These changes are due to the impact of the minimum energy efficiency standards (MEES) coming into force. The industry has been aware of these changes for quite some time, but many commercial property owners may still be unaware and unprepared for the impact of the MEES changes.

Despite the Brexit vote, we aren’t avoiding the impact of the EU Directive and MEES is an example where this is a European directive. Appearing in Chapter Two of the Energy Act 2011, it is designed to improve the energy efficiency of buildings in the commercial rented sector in England and Wales. So from 1 April it becomes unlawful for any landlord of commercial premises to let property that falls below a certain level of energy efficiency.



Energy efficiency is measured by the Energy Performance Certificate. Much like when you buy a new appliance such as a fridge, they are rated A to G, with A being the highest rating and the most efficient.

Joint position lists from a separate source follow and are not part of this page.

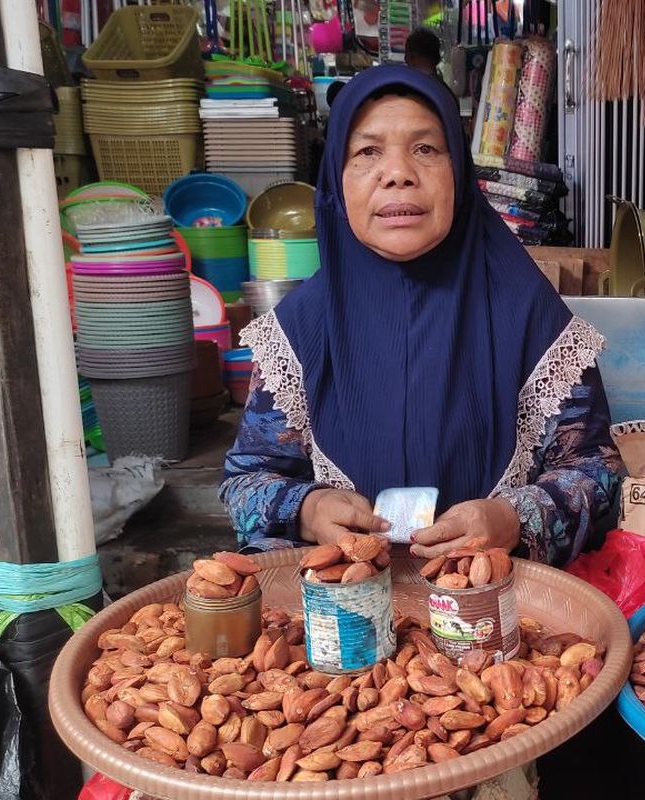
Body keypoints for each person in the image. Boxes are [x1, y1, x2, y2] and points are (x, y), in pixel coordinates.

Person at [220, 65, 621, 568]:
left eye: (426, 149)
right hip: (342, 614)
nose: (397, 172)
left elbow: (596, 474)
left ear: (459, 173)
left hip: (498, 609)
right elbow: (245, 480)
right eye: (367, 152)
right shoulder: (298, 332)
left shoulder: (531, 316)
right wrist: (310, 508)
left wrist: (512, 518)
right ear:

After 1 April 2018, a property with an EPC rating below an E will not be able to be let without complying with scheduled improvement works to improve the rating. From 1 April 2018 this applies to any new leases granted, including the extension or renewal of an existing lease, and from 1 April 2023 it will apply to all existing leases.

So if a SIPP or SSAS holds a property with an F or G rating and lets it, they will be in breach of the regulations. While the lease will still be valid and legally binding, the landlord will risk substantial financial penalties and being ‘named and shamed’ on a publicly accessible register.

As diligent administrators, it is important to ensure that all SIPP and SSAS members are made aware of the potential issues and if an issue arises that it is dealt with to ensure no risk to their scheme. It is important to check the EPC rating of the building and consider the EPC recommendation report. If the rating is F or G the member should let the administrator know and keep them updated on any action taken. Works will need to be undertaken at the cost of the scheme to bring the building up to the required minimum standard.

If the scheme is looking to purchase a new property, this needs to be thought through carefully if the rating is low as administrators may refuse to accept it due to the financial risks and impact on any future saleability, capital and rental value of the property.
The MEES are a bit of a minefield but working with the client and adviser it can be navigated.